(Data excerpts)
--- START ---

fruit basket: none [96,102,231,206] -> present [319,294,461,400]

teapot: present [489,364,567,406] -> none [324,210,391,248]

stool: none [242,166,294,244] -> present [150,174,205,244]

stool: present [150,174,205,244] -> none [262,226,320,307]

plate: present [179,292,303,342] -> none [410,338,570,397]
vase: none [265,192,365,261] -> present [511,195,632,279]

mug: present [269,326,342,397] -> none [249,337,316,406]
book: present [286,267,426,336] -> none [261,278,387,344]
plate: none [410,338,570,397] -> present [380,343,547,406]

--- END ---

- Exercise description
Restate each record exactly as written.

- Written solution
fruit basket: none [96,102,231,206] -> present [319,294,461,400]

teapot: present [489,364,567,406] -> none [324,210,391,248]

stool: none [242,166,294,244] -> present [150,174,205,244]

stool: present [150,174,205,244] -> none [262,226,320,307]

plate: present [179,292,303,342] -> none [410,338,570,397]
vase: none [265,192,365,261] -> present [511,195,632,279]

mug: present [269,326,342,397] -> none [249,337,316,406]
book: present [286,267,426,336] -> none [261,278,387,344]
plate: none [410,338,570,397] -> present [380,343,547,406]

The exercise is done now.